July 13, 2007
Reuters/NY Times Photog Killed in Iraq
A case of an innocent journalist tragically killed in the haze of war? Or is something else going on here?
Namir Noor-Eldeen, a stringer for Reuters and for the New York Times, and his driver Saeed Chmagh, were killed by U.S. forces yesterday in Iraq.
Jemime Kiss, in this Guardian piece, claims that Namir Noor-Eldeen was killed by "friendly fire". But is there any evidence to suggest that local Reuters stringers have every been "friendly" to the U.S. military?
The facts in the case really aren't very clear. The Iraqi police are saying that the Reuters photog and his driver were killed by a "random American bombardment". But, to be honest, I wouldn't trust an Iraqi police report any more than I would a Reuters stringer.
Why? Because however the two were killed, this much is certain: U.S. troops were battling Iraqi police and a police lieutenant involved in the battle has been arrested for ties to Iranian backed Shiite insurgents.
Reuters is trying to frame the story as if the Americans, as usual, are busy in Iraq randomly shooting anyone and everyone on the streets. And journalists are busy decrying yet another death of a journalist in Iraq.
But they fail to mention that stringers often have at least some working relationship to insurgents.
They also fail to mention that insurgents generally film their own attacks. Dozens of these videos are released weekly. Any one on the scene of a battle with a camera who is not embedded with U.S. troops should be considered an enemy combatant.
This is why the Geneva Conventions are so clear about armed combatants wearing clearly identifiable markings--so that innocent civilians don't get killed. When was the last time Reuters noted to readers that every insurgent group in Iraq breaks the Geneva Conventions every time it tries to blend in with the local population? It is the insurgents, not the U.S. or its allies, that are responsible for the deaths of civilians in Iraq.

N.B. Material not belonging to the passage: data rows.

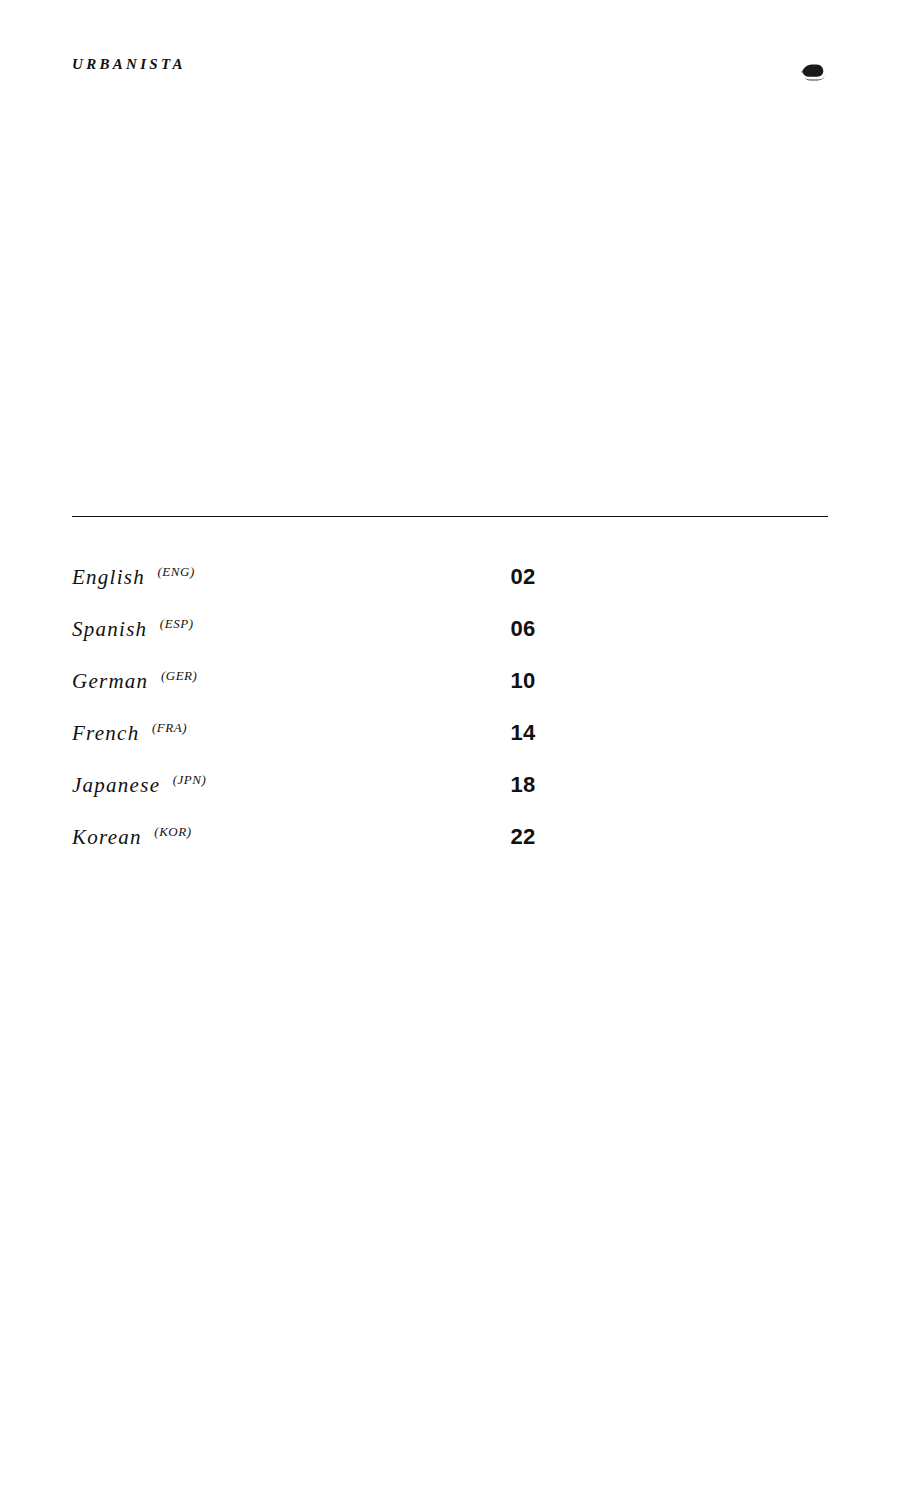Urbanista
| English (ENG) | 02 |
| Spanish (ESP) | 06 |
| German (GER) | 10 |
| French (FRA) | 14 |
| Japanese (JPN) | 18 |
| Korean (KOR) | 22 |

The "report" obtained by Reuters alleging the random killing of the photographer was from "the closest station to the scene". But wouldn't one also assume that the police Lieutenant and Iraqi police killed by the U.S. were from that same station because of its proximity.
What kind of photos did Noor-Eldeen take? Hmmmm, it's almost like I've seen this photo before, somewhere.
A charred copy of the Koran lies in the wreckage, at the scene of a car bomb attack, in Baghdad, April 24, 2006. (Namir Noor-Eldeen/Reuters)
Question: Have the Zionist-Crusaders perfected the "Koran seeking bomb", or what?
And this one, seems, eerily familiar as well.......
A man walks inside a burnt Sunni mosque in Baghdad, February 23, 2006. (Namir Noor-Eldeen/Reuters)
Death is always a tragedy for the loved ones and friends of the deceased. But why is it that Reuters nearly always chooses to frame deaths in Iraq as if the U.S. was responsible and not the insurgents or terrorists? Could it be that Reuters places blame on the U.S. for nearly every tragedy because placing blame on the insurgents and Islamist terrorists hits closer to home?
UPDATE: How did Namir Noor-Eldeen get this shot?
"A masked insurgent carries a police flak jacket and rocket propelled grenade launcher after a police station was attacked in Mosul November 11, 2004."